Appearing on NBC's "TODAY," Conway said she could not comment on the wiretapping claim, noting that "it's under investigation" by the House Intelligence Committee. The top lawmakers on that committee have asked the Justice Department to hand over by Monday any evidence of electronic surveillance of Trump.
The Justice Department on Monday afternoon asked for more time.
In a separate appearance on ABC's "Good Morning America," Conway said she had "no evidence" to prove the wiretapping accusation.
Conway on Sunday said the federal government has many ways to spy on its citizens beyond tapping phones, telling New Jersey's Bergen County Record that "you can surveil someone through their phones, certainly through their television sets — any number of ways." She did not provide any evidence to support that claim.

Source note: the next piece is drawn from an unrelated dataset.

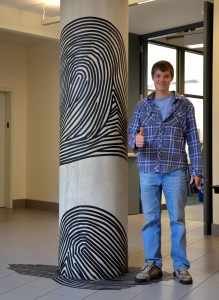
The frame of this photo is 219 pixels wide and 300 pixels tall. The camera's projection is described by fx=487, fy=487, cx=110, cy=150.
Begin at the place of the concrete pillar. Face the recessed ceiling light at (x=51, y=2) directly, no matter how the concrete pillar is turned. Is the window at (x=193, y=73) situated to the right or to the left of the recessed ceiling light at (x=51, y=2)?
right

She later added on Twitter that her "response to Bergen Record was about surveillance articles in news & techniques generally, not about the campaign." In an interview on CNN on Monday, Conway jokingly clarified her comments, saying: "I'm not Inspector Gadget. I don't believe people are using the microwave to spy on the Trump campaign."

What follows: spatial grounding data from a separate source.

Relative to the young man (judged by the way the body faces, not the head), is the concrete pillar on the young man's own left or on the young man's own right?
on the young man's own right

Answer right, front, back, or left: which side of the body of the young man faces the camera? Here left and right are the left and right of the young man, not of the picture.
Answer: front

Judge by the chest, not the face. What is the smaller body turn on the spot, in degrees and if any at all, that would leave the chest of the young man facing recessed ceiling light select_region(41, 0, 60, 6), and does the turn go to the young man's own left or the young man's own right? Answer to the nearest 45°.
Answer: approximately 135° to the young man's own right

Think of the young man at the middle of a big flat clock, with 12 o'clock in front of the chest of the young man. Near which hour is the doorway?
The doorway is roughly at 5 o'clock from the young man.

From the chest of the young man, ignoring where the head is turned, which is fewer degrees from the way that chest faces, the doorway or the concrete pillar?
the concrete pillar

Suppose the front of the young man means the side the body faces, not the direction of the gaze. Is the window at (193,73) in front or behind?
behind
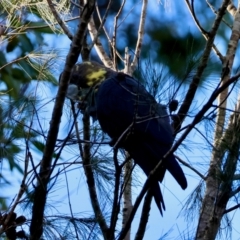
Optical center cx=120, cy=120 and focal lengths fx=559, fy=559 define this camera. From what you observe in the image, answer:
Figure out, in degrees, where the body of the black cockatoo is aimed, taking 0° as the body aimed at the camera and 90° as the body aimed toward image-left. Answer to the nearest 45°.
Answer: approximately 90°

Kevin Lewis, a spokesman for Obama, has said "any suggestion" that the former president ordered surveillance on Trump was "simply false." Appearing on NBC's "Meet the Press" on March 5, James Clapper, Obama's director of national intelligence, denied that Trump Tower was tapped.
Conway on "TODAY" also defended the president's position on the Bureau of Labor Statistics jobs report, which he once denounced as "phony" but now, as the sitting chief executive, completely embraces.
"There was a lot of fakery going on" during the Obama presidency, Conway said, denying that Trump had a credibility issue after his press secretary on Friday quipped: "I talked to the president prior to this, and he said to quote him very clearly: 'They may have been phony in the past, but it's very real now.'"
Pressed by NBC's Savannah Guthrie to explain the reversal, Conway insisted Americans were more concerned with pocketbook issues and a strengthening economy.
The statistics released Friday show that U.S. employers added 235,000 jobs in February, and that the unemployment rate dropped to 4.7 percent from 4.8 percent. As a presidential candidate, Trump slammed what he described as "phony unemployment numbers" that he suggested had been fabricated.
Conway pushed back on the suggestion that Trump's flip-flop on the jobs data was comparable to him abandoning his infamous "birther" crusade, telling NBC's Matt Lauer that she did not see any similarity between the two.